(Data items)
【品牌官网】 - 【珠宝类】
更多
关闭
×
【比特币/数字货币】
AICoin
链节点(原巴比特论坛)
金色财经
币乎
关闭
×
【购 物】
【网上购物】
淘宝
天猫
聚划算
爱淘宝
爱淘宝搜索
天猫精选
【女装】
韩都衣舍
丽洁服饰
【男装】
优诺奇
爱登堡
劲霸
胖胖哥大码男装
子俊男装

EXERCISE OBJECTIVE: Edit the lines above by changing each "关闭" to "收起", keeping everything else the same.

RESPONSE BOX:
【品牌官网】 - 【珠宝类】
更多
收起
×
【比特币/数字货币】
AICoin
链节点(原巴比特论坛)
金色财经
币乎
收起
×
【购 物】
【网上购物】
淘宝
天猫
聚划算
爱淘宝
爱淘宝搜索
天猫精选
【女装】
韩都衣舍
丽洁服饰
【男装】
优诺奇
爱登堡
劲霸
胖胖哥大码男装
子俊男装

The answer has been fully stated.